### Task requirements
Reproduce the entries exactly, but keep the pictures out of the copy.

### Data records
____

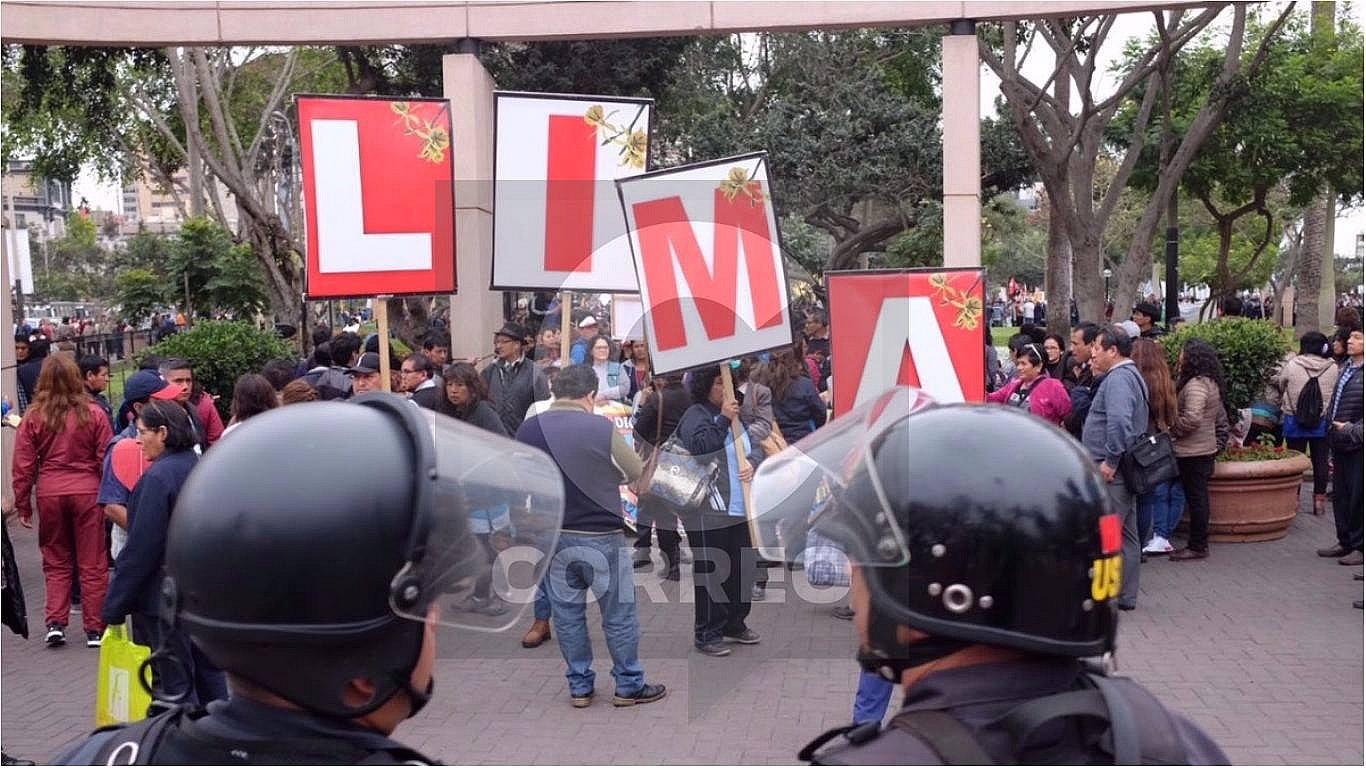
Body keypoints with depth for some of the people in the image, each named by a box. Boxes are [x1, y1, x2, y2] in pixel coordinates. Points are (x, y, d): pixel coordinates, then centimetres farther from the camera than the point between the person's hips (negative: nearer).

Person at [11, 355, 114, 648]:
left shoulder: (33, 417, -2)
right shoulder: (93, 414, -4)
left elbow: (23, 465, 1)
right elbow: (107, 459, -2)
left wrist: (23, 504, 9)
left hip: (49, 493, 1)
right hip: (87, 492, -1)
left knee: (56, 561, 16)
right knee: (92, 564, 6)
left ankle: (55, 622, 7)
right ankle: (95, 629, 10)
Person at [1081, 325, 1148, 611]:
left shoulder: (1118, 378, -16)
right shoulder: (1131, 374, 18)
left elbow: (1119, 422, -31)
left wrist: (1110, 461, -24)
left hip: (1110, 472, -11)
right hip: (1122, 470, 11)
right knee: (1126, 535, 14)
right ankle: (1126, 596, 22)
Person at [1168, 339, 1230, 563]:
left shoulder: (1195, 385, -18)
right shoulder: (1211, 383, 14)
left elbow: (1192, 418, -28)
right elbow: (1221, 417, 19)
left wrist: (1173, 429, -12)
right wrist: (1219, 442, 20)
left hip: (1192, 452, -10)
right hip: (1206, 448, 10)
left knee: (1196, 497, -3)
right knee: (1200, 497, 14)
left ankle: (1197, 546, 2)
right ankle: (1199, 543, 20)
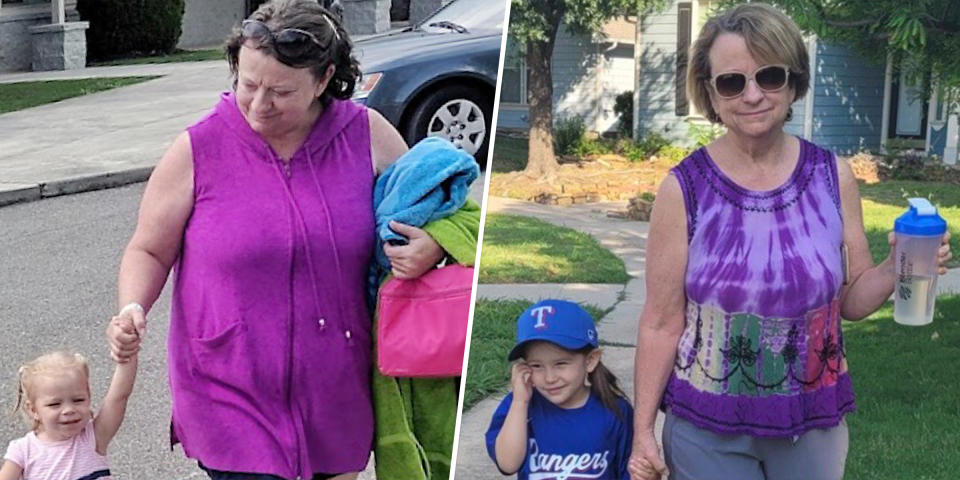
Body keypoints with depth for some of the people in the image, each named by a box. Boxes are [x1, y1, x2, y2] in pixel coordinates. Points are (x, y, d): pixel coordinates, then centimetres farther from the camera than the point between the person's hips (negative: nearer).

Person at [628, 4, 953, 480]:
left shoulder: (833, 176, -3)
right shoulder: (684, 189, -11)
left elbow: (851, 300, 5)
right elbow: (662, 324, -7)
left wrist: (897, 269, -14)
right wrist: (642, 430, -6)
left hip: (814, 424, 3)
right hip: (707, 429, -2)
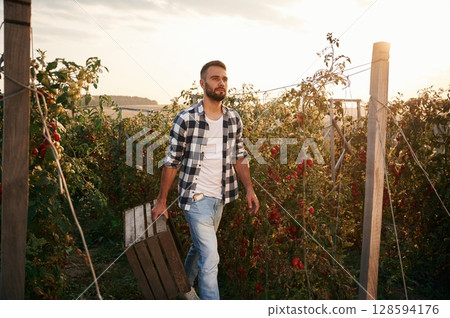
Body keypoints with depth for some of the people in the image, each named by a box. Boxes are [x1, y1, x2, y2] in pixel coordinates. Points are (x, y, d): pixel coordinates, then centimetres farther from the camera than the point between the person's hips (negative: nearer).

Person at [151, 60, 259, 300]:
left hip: (220, 198, 6)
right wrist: (161, 201, -5)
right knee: (210, 258, -6)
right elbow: (172, 162, -8)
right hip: (196, 197, -6)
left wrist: (249, 190, 2)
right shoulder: (186, 119, -14)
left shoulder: (234, 119, 1)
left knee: (199, 246, 23)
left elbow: (239, 157, 9)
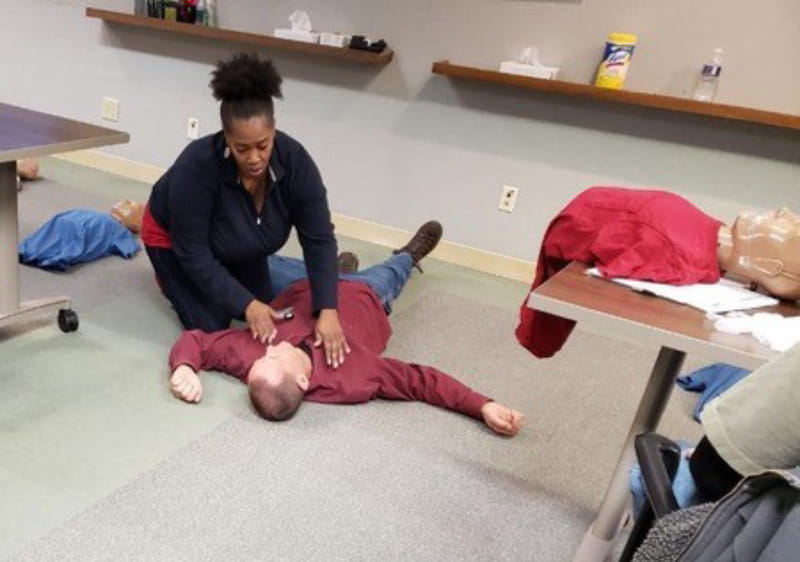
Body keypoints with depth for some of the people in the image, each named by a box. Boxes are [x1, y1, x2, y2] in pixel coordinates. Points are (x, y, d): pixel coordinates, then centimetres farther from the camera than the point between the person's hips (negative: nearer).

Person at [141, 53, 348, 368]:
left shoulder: (294, 160, -30)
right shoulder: (198, 165, -40)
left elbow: (319, 239, -29)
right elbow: (193, 251, -32)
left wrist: (327, 311, -38)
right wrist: (246, 304, -36)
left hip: (238, 244, 4)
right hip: (176, 238, -4)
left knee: (265, 310, 6)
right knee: (211, 326, -10)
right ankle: (169, 276, 16)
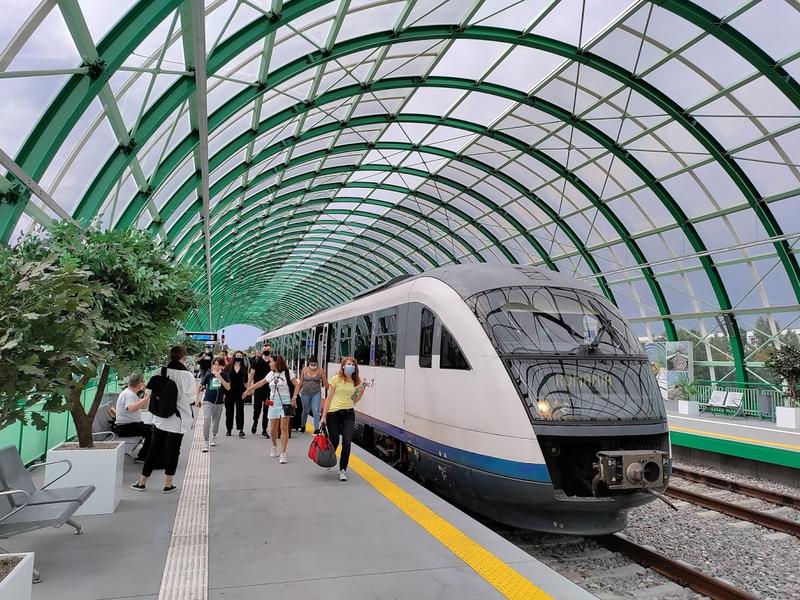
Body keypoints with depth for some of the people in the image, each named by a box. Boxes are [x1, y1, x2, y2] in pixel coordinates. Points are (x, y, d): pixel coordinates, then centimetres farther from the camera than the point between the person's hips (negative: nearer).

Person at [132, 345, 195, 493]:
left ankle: (142, 482, 24)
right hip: (178, 419, -3)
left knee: (154, 449, 15)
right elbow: (189, 398, -13)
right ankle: (168, 484, 17)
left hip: (160, 418, 3)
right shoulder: (187, 375, -15)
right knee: (173, 451, 9)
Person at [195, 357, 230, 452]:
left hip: (219, 402, 2)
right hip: (208, 401, -2)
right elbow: (200, 386, 6)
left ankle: (213, 437, 41)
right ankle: (205, 442, -10)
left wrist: (219, 377, -25)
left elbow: (228, 387, -18)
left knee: (216, 421, 17)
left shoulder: (225, 376, -5)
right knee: (206, 421, -15)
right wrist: (197, 398, 6)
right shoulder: (208, 375, -6)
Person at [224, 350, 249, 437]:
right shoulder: (228, 367, 0)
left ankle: (241, 429, 0)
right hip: (229, 391, 1)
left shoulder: (244, 368, 1)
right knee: (229, 410, 8)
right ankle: (228, 429, 21)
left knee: (240, 410, -2)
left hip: (240, 391, 0)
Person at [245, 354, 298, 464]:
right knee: (273, 428, 8)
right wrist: (249, 389, 24)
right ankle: (274, 446, 34)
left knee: (284, 428, -7)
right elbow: (261, 383, 19)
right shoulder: (271, 374, 9)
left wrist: (293, 398, -10)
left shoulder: (287, 372, -5)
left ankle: (283, 453, -5)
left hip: (285, 402, -4)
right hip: (273, 402, 4)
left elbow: (296, 385, -3)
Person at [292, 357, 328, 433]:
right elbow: (300, 383, 4)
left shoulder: (320, 371, -5)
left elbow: (325, 383, -1)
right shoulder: (304, 370, 0)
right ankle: (303, 426, 37)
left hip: (316, 394, -2)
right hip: (305, 393, 2)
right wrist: (295, 395, 2)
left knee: (316, 411, -11)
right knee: (305, 411, 15)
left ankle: (316, 428, -9)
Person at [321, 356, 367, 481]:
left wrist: (362, 390, -3)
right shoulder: (336, 379, -5)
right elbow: (329, 398, -4)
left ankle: (343, 470, 8)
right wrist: (324, 416, -6)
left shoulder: (356, 382, 7)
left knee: (347, 443, -8)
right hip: (333, 414, -3)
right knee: (334, 442, 6)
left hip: (349, 414, 3)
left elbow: (354, 401, 12)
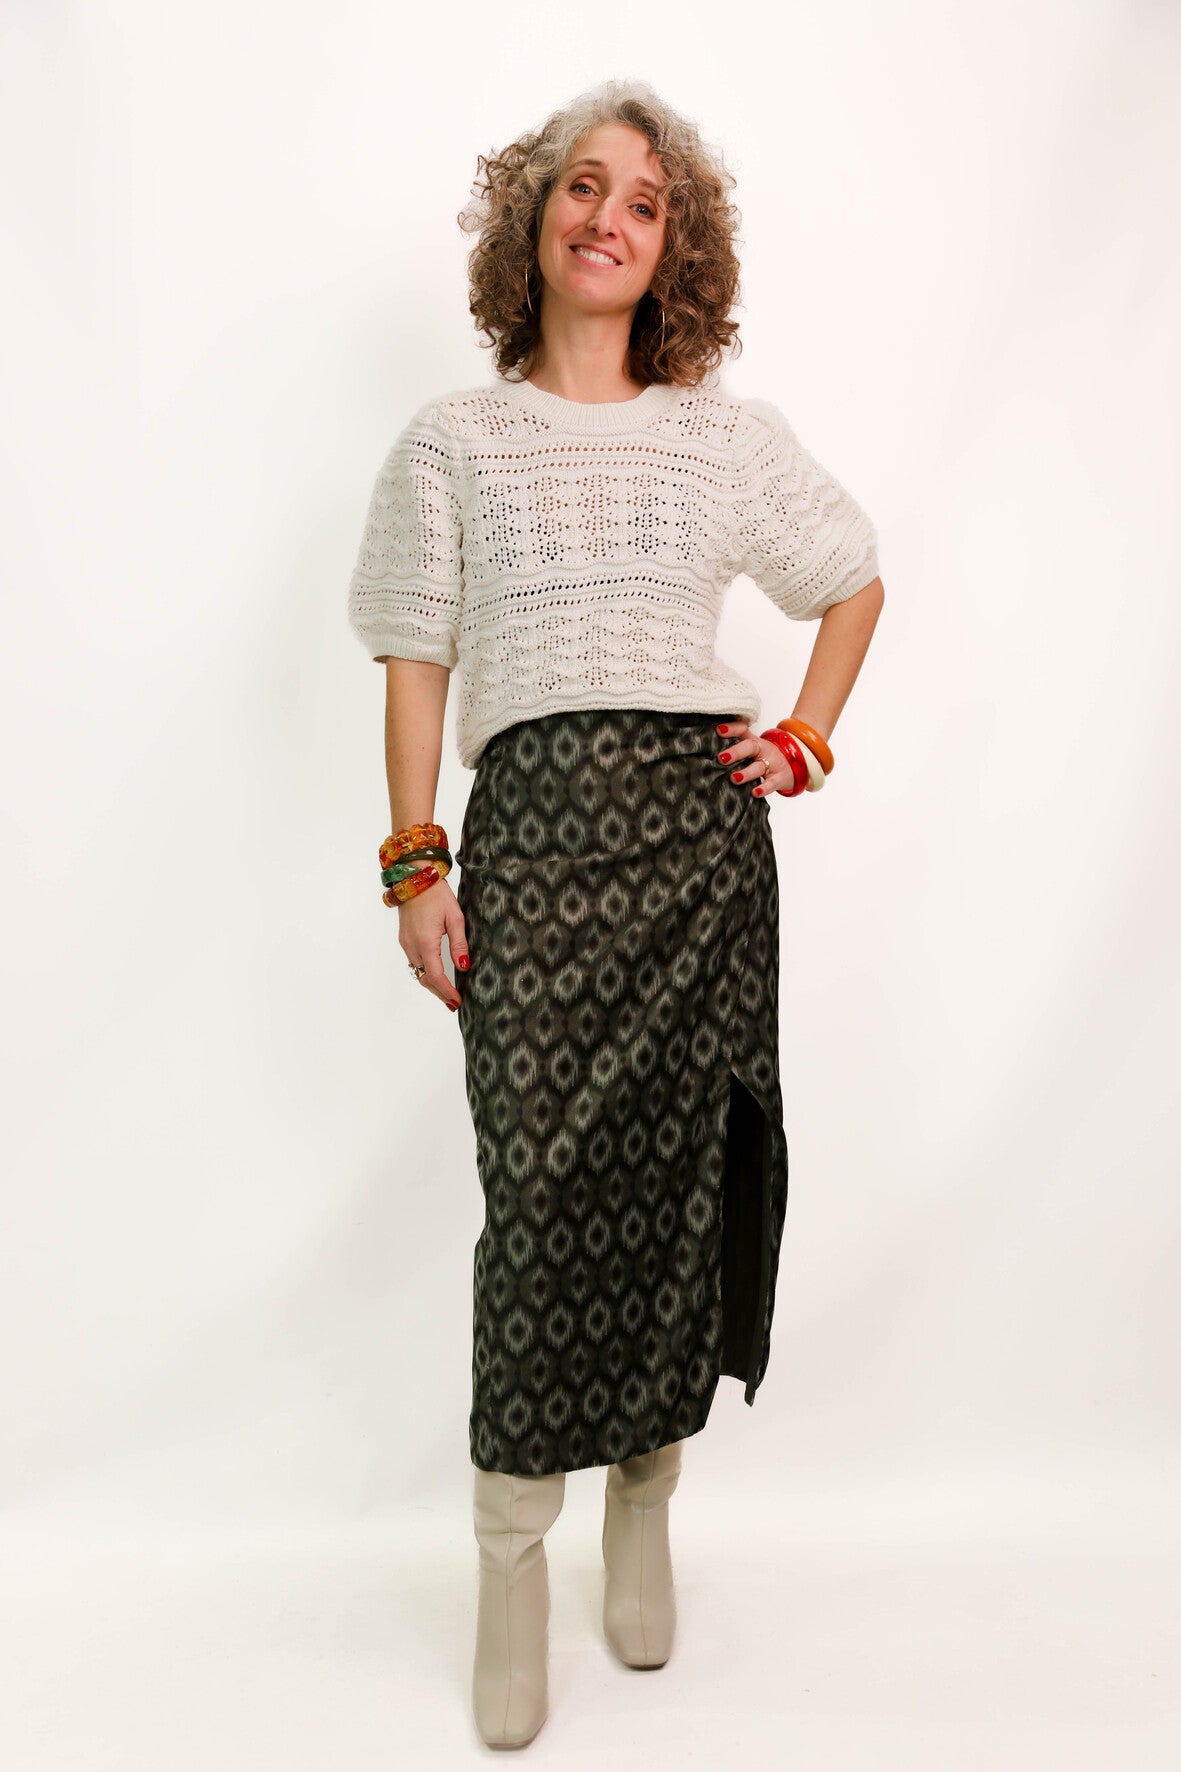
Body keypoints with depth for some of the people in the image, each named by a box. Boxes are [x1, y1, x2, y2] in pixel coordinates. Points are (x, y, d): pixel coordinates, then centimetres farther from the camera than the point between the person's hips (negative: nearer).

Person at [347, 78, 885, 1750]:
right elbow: (415, 662, 8)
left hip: (700, 816, 2)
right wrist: (413, 861, 0)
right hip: (533, 820, -1)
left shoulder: (733, 437, 14)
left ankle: (646, 1500, 21)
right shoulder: (453, 441, 12)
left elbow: (856, 582, 26)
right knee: (541, 1175, -8)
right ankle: (512, 1561, 8)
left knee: (682, 1163, 1)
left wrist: (810, 735, 12)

____

### Response area
Body keypoints with depth for some of the people in the image, each named by a box. Boxes are [x1, y1, x2, y2] in pixel coordinates. Points are (x, y, d): pixel coordinates, then centimetres farther from the camera than the point between the person's hips (negative: nearer).

Person at [11, 355, 114, 648]:
left shoulder: (33, 417, -2)
right shoulder: (93, 414, -4)
left elbow: (23, 465, 1)
right elbow: (107, 459, -2)
left wrist: (23, 504, 9)
left hip: (49, 493, 1)
right hip: (87, 492, -1)
left knee: (56, 561, 16)
right knee: (92, 564, 6)
left ankle: (55, 622, 7)
right ankle: (95, 629, 10)
Person at [1081, 325, 1148, 611]:
left shoulder: (1118, 378, -16)
right shoulder: (1131, 374, 18)
left elbow: (1119, 422, -31)
left wrist: (1110, 461, -24)
left hip: (1110, 472, -11)
right hip: (1122, 470, 11)
right knee: (1126, 535, 14)
right ankle: (1126, 596, 22)
Person at [1168, 339, 1230, 563]:
left shoulder: (1195, 385, -18)
right shoulder: (1211, 383, 14)
left elbow: (1192, 418, -28)
right elbow: (1221, 417, 19)
left wrist: (1173, 429, -12)
right wrist: (1219, 442, 20)
left hip: (1192, 452, -10)
right hip: (1206, 448, 10)
left knee: (1196, 497, -3)
right knee: (1200, 497, 14)
left ankle: (1197, 546, 2)
right ankle: (1199, 543, 20)
Body keypoints with depth for some of the people in the image, each named by a box. Boxes are [x1, y1, x2, y2] in pixel coordinates. Points are (x, y, d): pixel coordinates, then centimetres farther from the camera than the point between the person's hips (negative: nearer).

Person at [628, 4, 953, 480]:
left shoulder: (833, 176, -3)
right shoulder: (684, 189, -11)
left elbow: (851, 300, 5)
right elbow: (662, 324, -7)
left wrist: (897, 269, -14)
right wrist: (642, 430, -6)
left hip: (814, 424, 3)
right hip: (707, 429, -2)
Body keypoints with depth for some of the people in the image, each named by a box. Boxes are [x1, y1, x2, y2] in pixel coordinates. Points are (x, y, d): pixel coordinates, then centimetres farther from the camera than the point between the person's hips (negative: nearer).

Person at [151, 60, 259, 300]:
left hip: (220, 198, 6)
right wrist: (161, 201, -5)
right knee: (210, 258, -6)
right elbow: (172, 162, -8)
right hip: (196, 197, -6)
left wrist: (249, 190, 2)
right shoulder: (186, 119, -14)
left shoulder: (234, 119, 1)
left knee: (199, 246, 23)
left elbow: (239, 157, 9)
Body keypoints with depth for some of the people in the image, each named by a box. Boxes are [x1, y1, x2, y2] in pixel coordinates. Points are (x, y, d): pixel coordinates, then centimetres farther from the camera than the point between the person's hips (negative: nearer).

Person at [141, 53, 348, 368]:
left shoulder: (294, 160, -30)
right shoulder: (198, 165, -40)
left elbow: (319, 239, -29)
right elbow: (193, 251, -32)
left wrist: (327, 311, -38)
right wrist: (246, 304, -36)
left hip: (238, 244, 4)
right hip: (176, 238, -4)
left knee: (265, 310, 6)
right knee: (211, 326, -10)
right ankle: (169, 276, 16)
Body keypoints with depth for some of the people in the image, each named by a box. Boxes are [x1, y1, x2, y2] in pixel coordinates. Points are (x, y, d): pixel coordinates, then centimetres farther from the camera than the point between the person's hips (negative: nearer).

Person at [132, 345, 195, 493]:
left ankle: (142, 482, 24)
right hip: (178, 419, -3)
left knee: (154, 449, 15)
right elbow: (189, 398, -13)
right ankle: (168, 484, 17)
left hip: (160, 418, 3)
right shoulder: (187, 375, -15)
right knee: (173, 451, 9)
Person at [195, 357, 230, 452]:
left hip: (219, 402, 2)
right hip: (208, 401, -2)
right elbow: (200, 386, 6)
left ankle: (213, 437, 41)
right ankle: (205, 442, -10)
left wrist: (219, 377, -25)
left elbow: (228, 387, -18)
left knee: (216, 421, 17)
left shoulder: (225, 376, -5)
right knee: (206, 421, -15)
right wrist: (197, 398, 6)
right shoulder: (208, 375, -6)
Person at [224, 350, 249, 437]:
right shoulder: (228, 367, 0)
left ankle: (241, 429, 0)
right hip: (229, 391, 1)
left shoulder: (244, 368, 1)
right knee: (229, 410, 8)
right ankle: (228, 429, 21)
left knee: (240, 410, -2)
left hip: (240, 391, 0)
Person at [245, 354, 298, 464]:
right knee: (273, 428, 8)
right wrist: (249, 389, 24)
right ankle: (274, 446, 34)
left knee: (284, 428, -7)
right elbow: (261, 383, 19)
right shoulder: (271, 374, 9)
left wrist: (293, 398, -10)
left shoulder: (287, 372, -5)
left ankle: (283, 453, -5)
left hip: (285, 402, -4)
right hip: (273, 402, 4)
left elbow: (296, 385, -3)
Person at [292, 357, 328, 433]:
right elbow: (300, 383, 4)
left shoulder: (320, 371, -5)
left elbow: (325, 383, -1)
right shoulder: (304, 370, 0)
right ankle: (303, 426, 37)
left hip: (316, 394, -2)
right hip: (305, 393, 2)
right wrist: (295, 395, 2)
left knee: (316, 411, -11)
right knee: (305, 411, 15)
left ankle: (316, 428, -9)
Person at [321, 356, 367, 481]:
left wrist: (362, 390, -3)
right shoulder: (336, 379, -5)
right elbow: (329, 398, -4)
left ankle: (343, 470, 8)
right wrist: (324, 416, -6)
left shoulder: (356, 382, 7)
left knee: (347, 443, -8)
right hip: (333, 414, -3)
right knee: (334, 442, 6)
left hip: (349, 414, 3)
left elbow: (354, 401, 12)
Body keypoints with depth for some of the people in the image, each named by a box. Boxes are [x1, y1, x2, y2] in pixel coordinates. Points are (x, y, d): pixel coordinates, then centimetres farther from the camera than the point between the person's hips (negative: nearer).

Person at [347, 78, 885, 1750]:
right elbow: (415, 662, 8)
left hip: (700, 816, 2)
right wrist: (413, 861, 0)
right hip: (533, 820, -1)
left shoulder: (733, 437, 14)
left ankle: (646, 1500, 21)
right shoulder: (453, 441, 12)
left elbow: (856, 582, 26)
right knee: (541, 1175, -8)
right ankle: (512, 1561, 8)
left knee: (682, 1163, 1)
left wrist: (810, 735, 12)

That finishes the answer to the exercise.